The answer should be the lines from the one with "Der Strand von" through the final line of the entries, restated word for word.

======== Recorded information

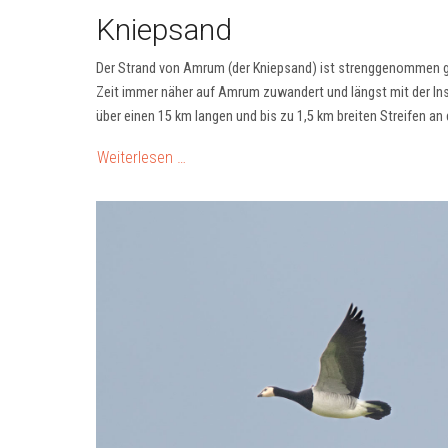
Kniepsand
Der Strand von Amrum (der Kniepsand) ist strenggenommen ga
Zeit immer näher auf Amrum zuwandert und längst mit der Inse
über einen 15 km langen und bis zu 1,5 km breiten Streifen an 
Weiterlesen …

================

Answer to this problem =>
Der Strand von Amrum (der Kniepsand) ist strenggenommen ga
Zeit immer näher auf Amrum zuwandert und längst mit der Inse
über einen 15 km langen und bis zu 1,5 km breiten Streifen an 
Weiterlesen …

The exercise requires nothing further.